Children are scientists and scientists are children. This is a central operating paradigm of developmental psychology. It has led psychologists to lay claim to special knowledge about language morality, sociality, creativity, imagination, gender differences, the essential qualities of human nature, and the scientific method. However, the current pervasiveness of the child as scientist metaphor should not obscure either the political work it does or the extent to which it draws on culturally specific visions of the child and scientist—both of which have changed dramatically over time. Therefore, my research question is simple: How did this view emerge and change and what are its consequences?
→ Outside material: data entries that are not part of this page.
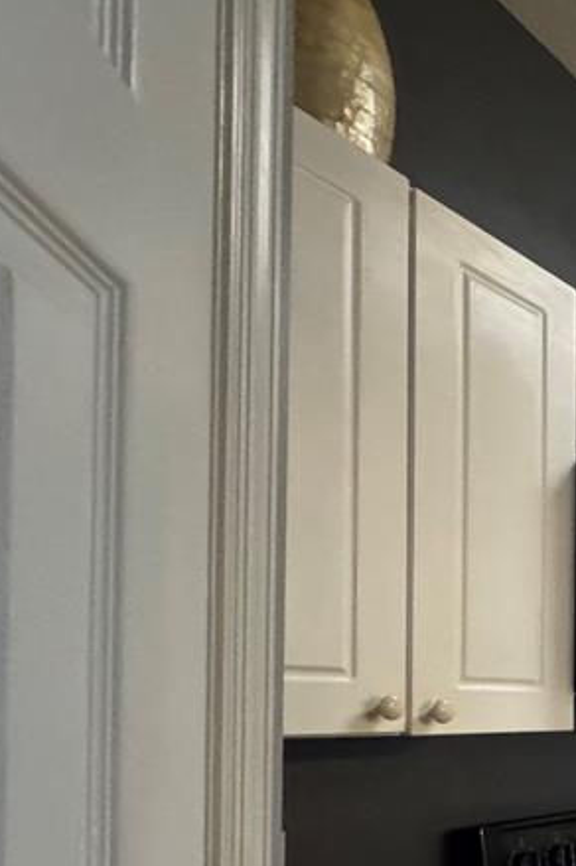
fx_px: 817
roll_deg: -0.9
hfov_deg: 25.2
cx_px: 933
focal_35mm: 34
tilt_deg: -0.3
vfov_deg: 51.8
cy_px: 708
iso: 1250
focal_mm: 2.22
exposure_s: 1/60
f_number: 2.2
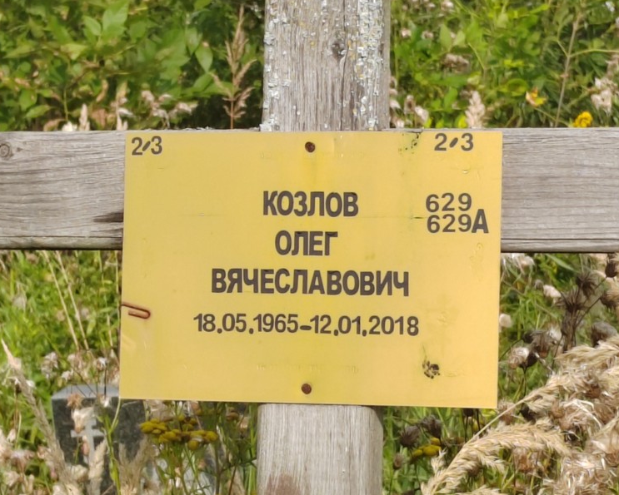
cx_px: 324
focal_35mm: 146
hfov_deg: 13.2
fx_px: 2676
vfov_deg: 10.6
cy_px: 247
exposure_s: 1/920
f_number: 1.9
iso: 100
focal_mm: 5.52
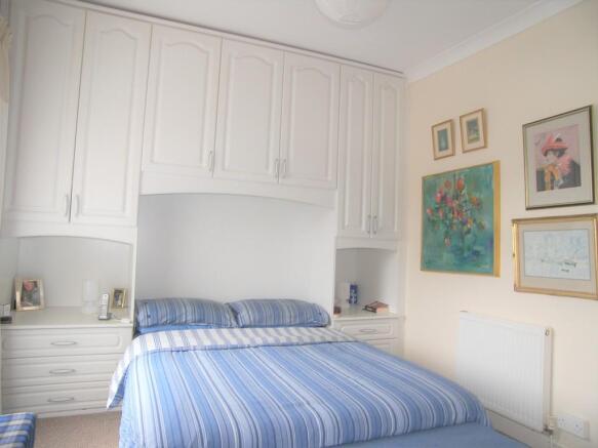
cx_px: 299
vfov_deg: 51.3
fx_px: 466
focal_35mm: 27
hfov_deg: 65.3
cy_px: 224
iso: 80
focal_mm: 5.7
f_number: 2.8
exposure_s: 1/30
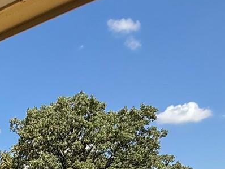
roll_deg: +2.1
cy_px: 296
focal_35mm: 72
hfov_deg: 24.6
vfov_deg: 17.1
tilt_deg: -3.7
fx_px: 468
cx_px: -40
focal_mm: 2.22
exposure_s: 1/2506
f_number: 2.2
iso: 50
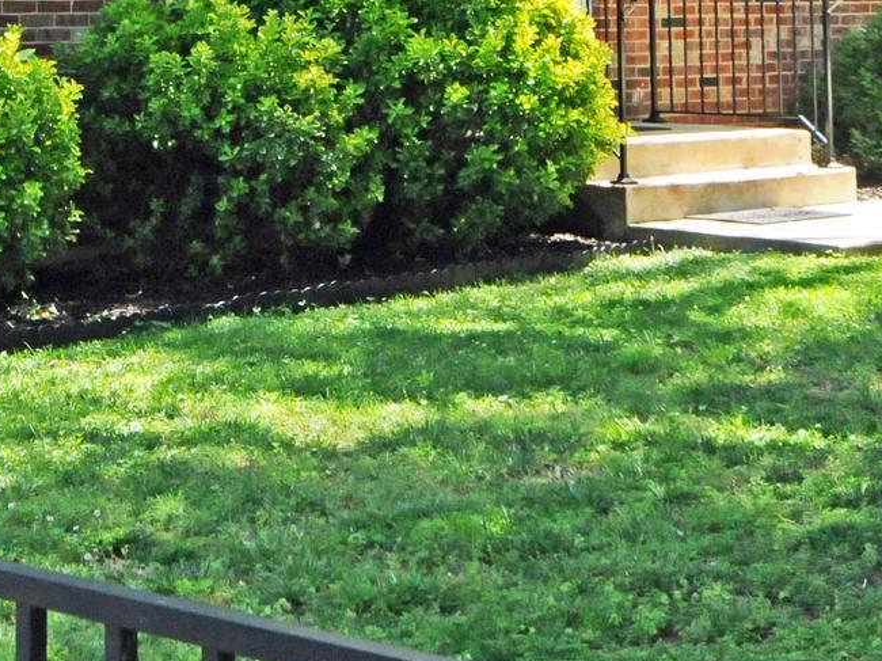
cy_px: -208
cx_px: 47
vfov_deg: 13.1
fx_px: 2776
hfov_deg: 17.7
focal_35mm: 109
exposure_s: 1/400
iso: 1600
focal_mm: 24
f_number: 10
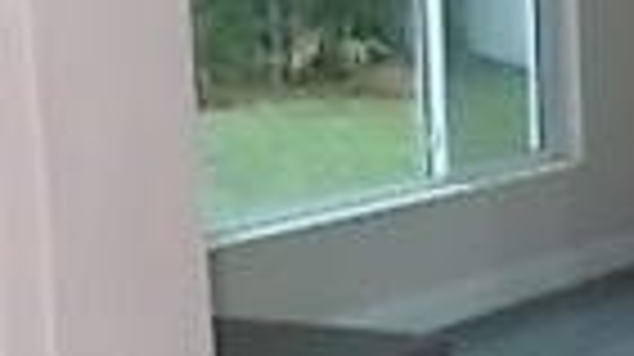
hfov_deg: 15.4
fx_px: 2167
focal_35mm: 129
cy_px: 243
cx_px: 935
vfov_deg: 9.4
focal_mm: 4.6
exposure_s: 1/25
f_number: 3.2
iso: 200
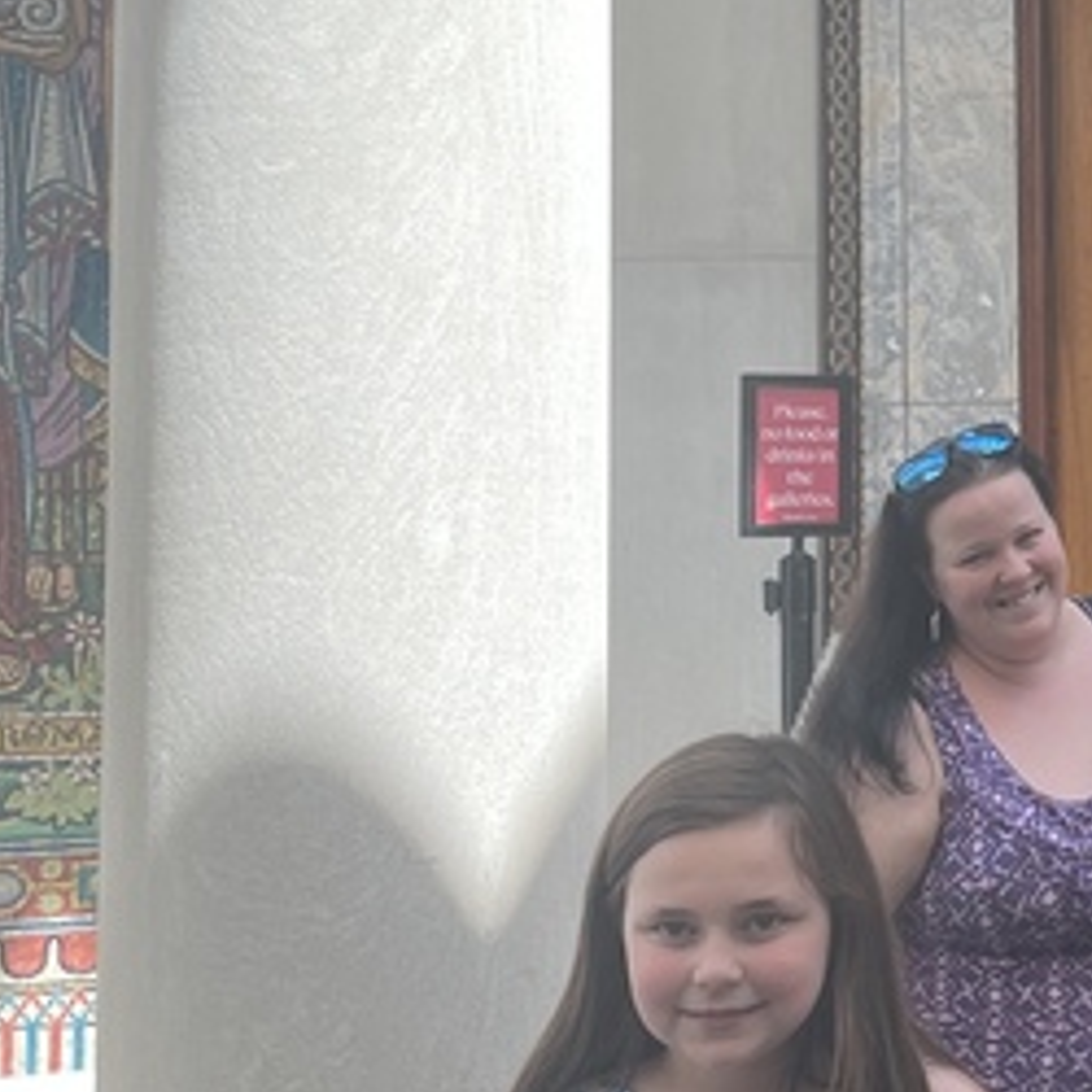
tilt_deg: +5.8
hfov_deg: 17.0
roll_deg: +1.3
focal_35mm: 94
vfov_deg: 18.4
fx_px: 3355
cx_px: 1555
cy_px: 341
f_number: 1.6
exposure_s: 1/158
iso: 32
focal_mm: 4.2
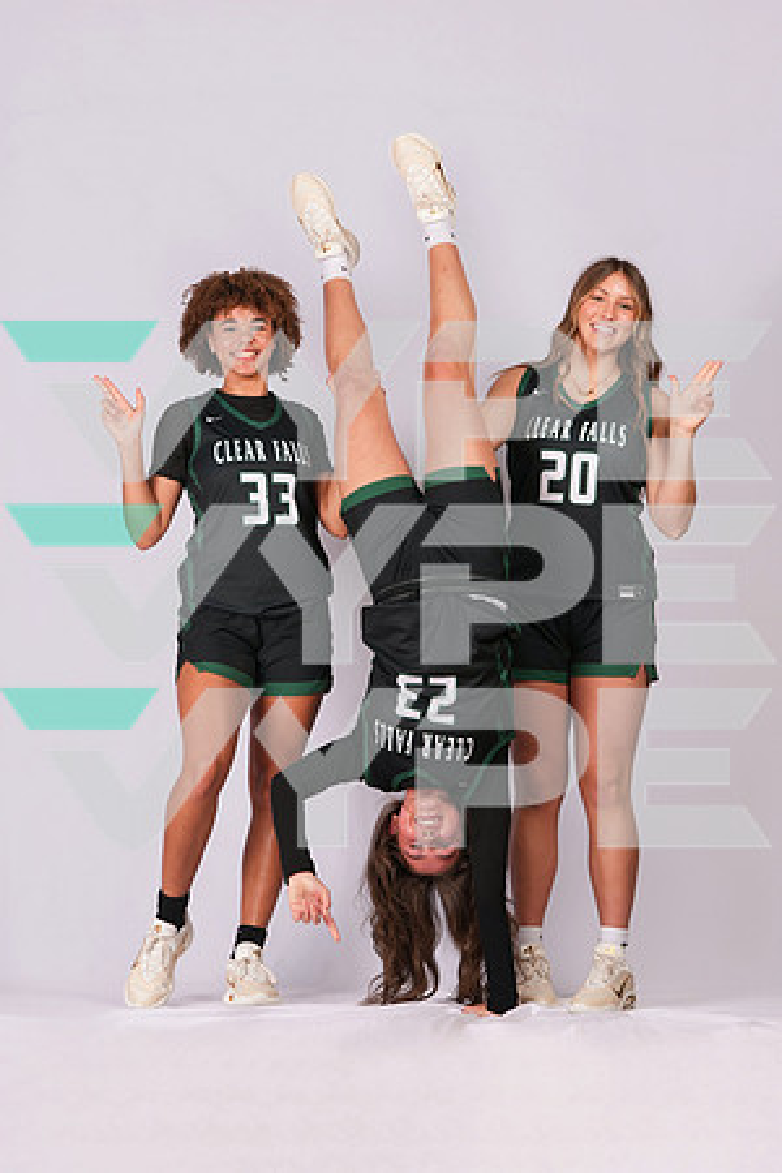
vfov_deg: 28.8
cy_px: 586
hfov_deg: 19.5
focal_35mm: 70
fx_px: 2281
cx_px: 391
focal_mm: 70
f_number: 11
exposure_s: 1/200
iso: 400
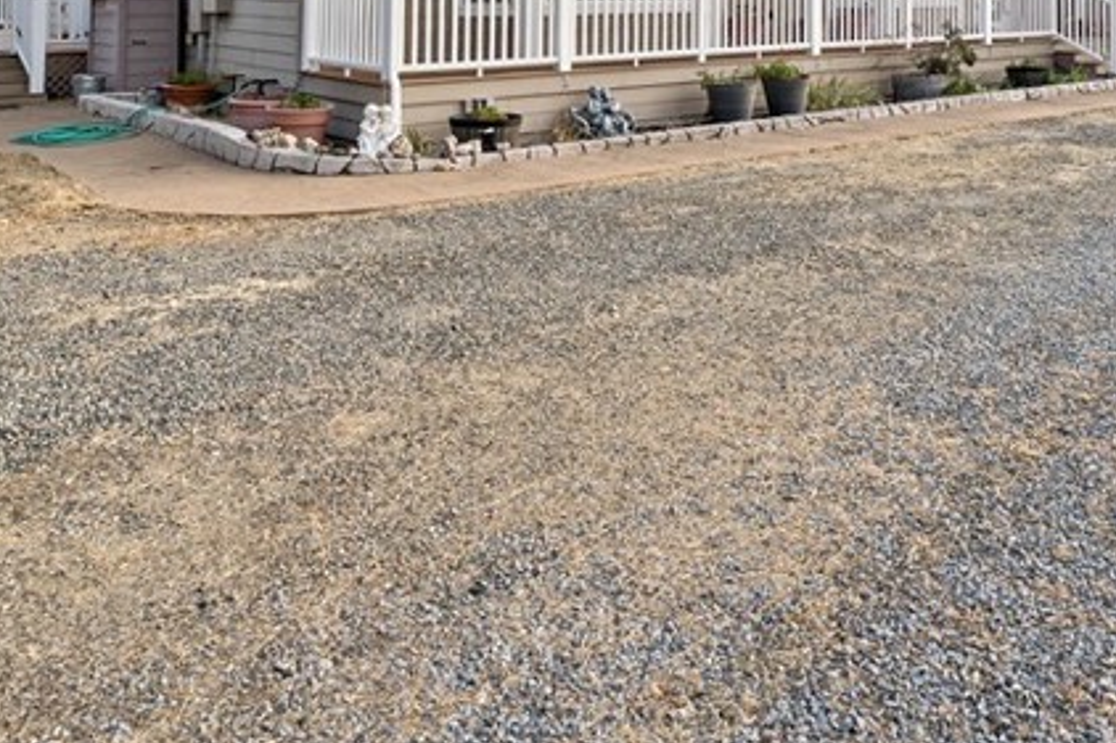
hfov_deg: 54.1
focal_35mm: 34
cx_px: 785
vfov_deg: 35.5
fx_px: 1054
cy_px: 20
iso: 80
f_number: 6.3
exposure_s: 1/160
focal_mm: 14
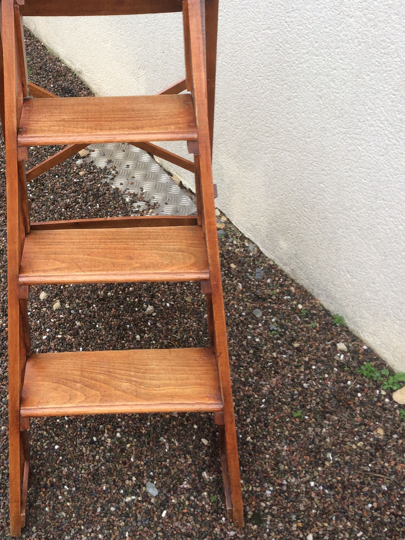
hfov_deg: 35.6
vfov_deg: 46.1
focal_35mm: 40
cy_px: 181
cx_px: 131
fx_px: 624
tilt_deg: -34.4
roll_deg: +1.0
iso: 50
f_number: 2.2
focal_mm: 4.15
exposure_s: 1/100
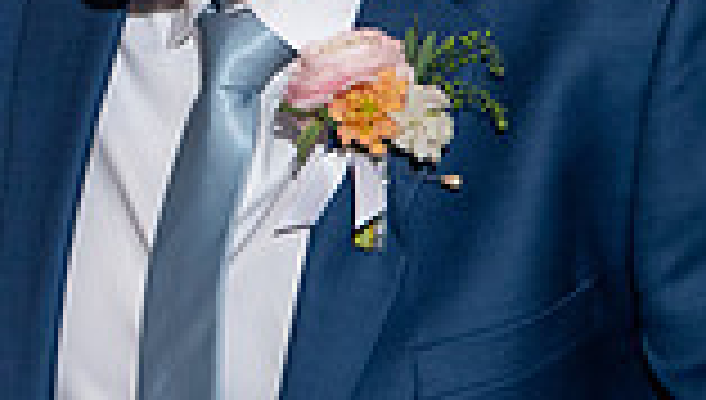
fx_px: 5064
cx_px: -279
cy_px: 9
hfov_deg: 7.9
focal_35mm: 270
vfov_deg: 4.5
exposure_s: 1/160
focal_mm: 70
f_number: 8
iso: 3200
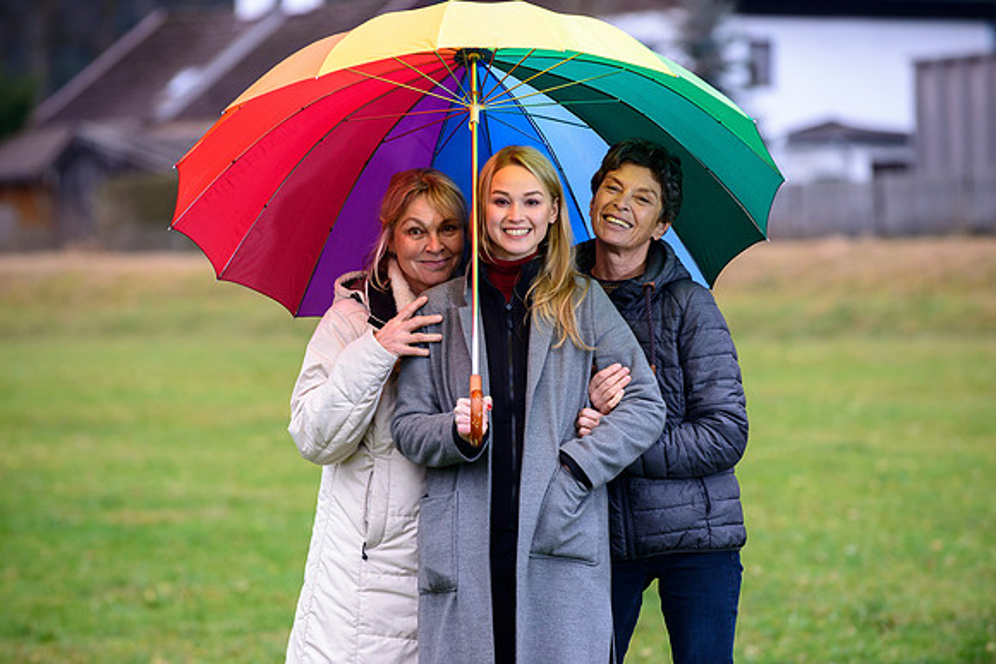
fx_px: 5534
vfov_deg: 6.9
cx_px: 498
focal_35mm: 200
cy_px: 332
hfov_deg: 10.3
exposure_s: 1/250
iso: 800
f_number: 5
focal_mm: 200
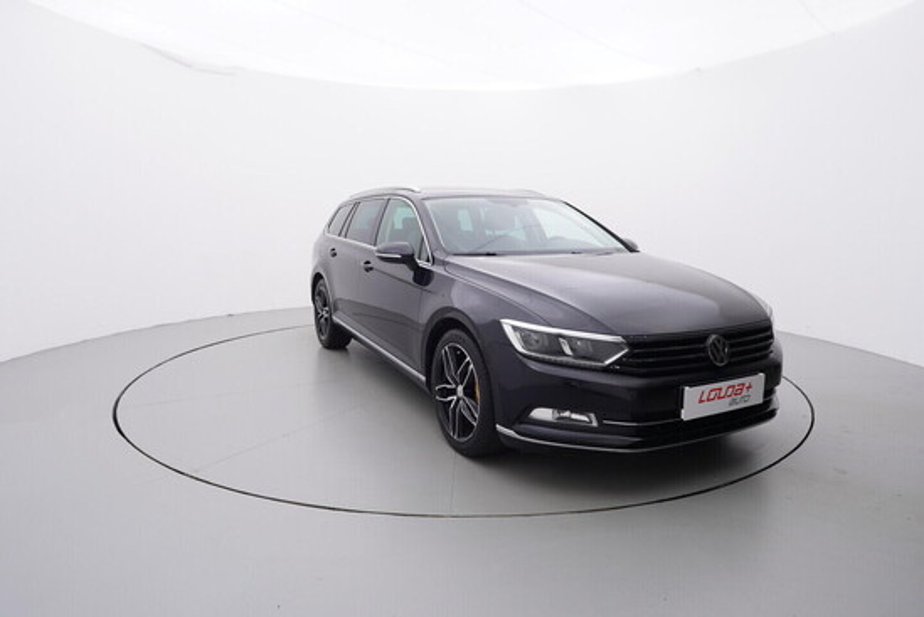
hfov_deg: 77.3
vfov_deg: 56.2
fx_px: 578
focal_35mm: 22
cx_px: 462
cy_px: 308
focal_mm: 15
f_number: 5
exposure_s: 1/80
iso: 200
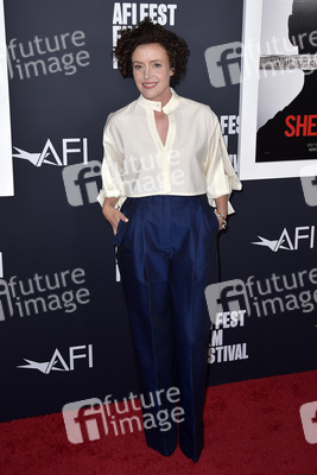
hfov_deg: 31.9
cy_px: 238
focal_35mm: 42
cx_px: 158
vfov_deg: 46.4
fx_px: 554
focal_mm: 42
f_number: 6.3
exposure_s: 1/200
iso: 500
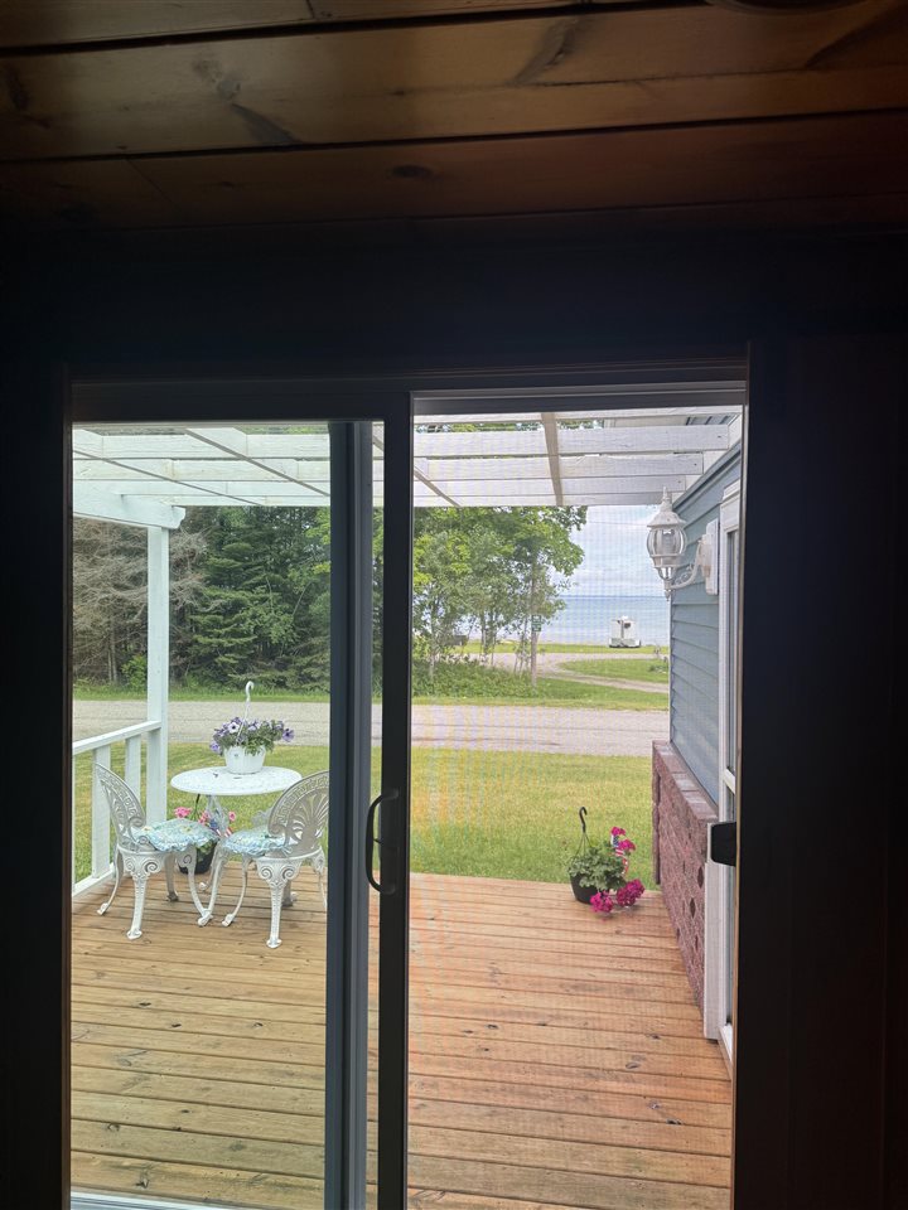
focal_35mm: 24
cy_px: 605
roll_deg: -0.6
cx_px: 454
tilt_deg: -3.4
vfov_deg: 71.6
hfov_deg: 56.8
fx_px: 839
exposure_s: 1/678
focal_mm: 6.76
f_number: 1.78
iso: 80
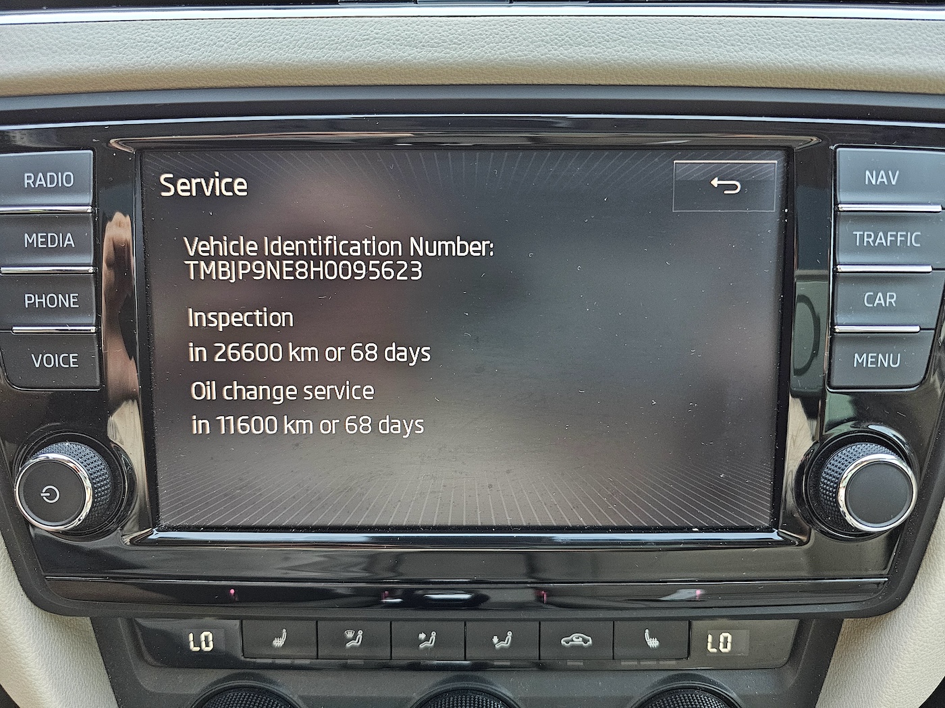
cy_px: 354
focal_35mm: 23
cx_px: 472
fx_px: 628
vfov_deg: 58.9
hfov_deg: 73.9
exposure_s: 1/43
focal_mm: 6.3
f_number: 1.7
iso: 640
Ultimately, because it involves children, the metaphor has effectively naturalized certain specific kinds of scientific values and epistemologies. Conversely because the metaphor involves the high status cultural role of the scientist, it also underwrites certain (contested and politicized) views of children.
Contemporary study of children as scientists grew out of previous efforts within the new field of cognitive psychology to understand adult humans as though they are creative scientists. At the center of this revision was a question of precisely what it meant to be a scientist. One approach to this question was to rely on the work of Thomas Kuhn. From this perspective, conceptual change in childhood is like paradigm changes in the history of science. A second approach was, increasingly, that the cognitive process that most distinguishes people from other organisms is the capacity to perform social science—to observe, theorize about, and even experiment on other people. On this view, social engagement is a precondition for the most basic cognitive processes. Therefore, children are scientists only under the condition that both scientific reason and practice are understood as social processes.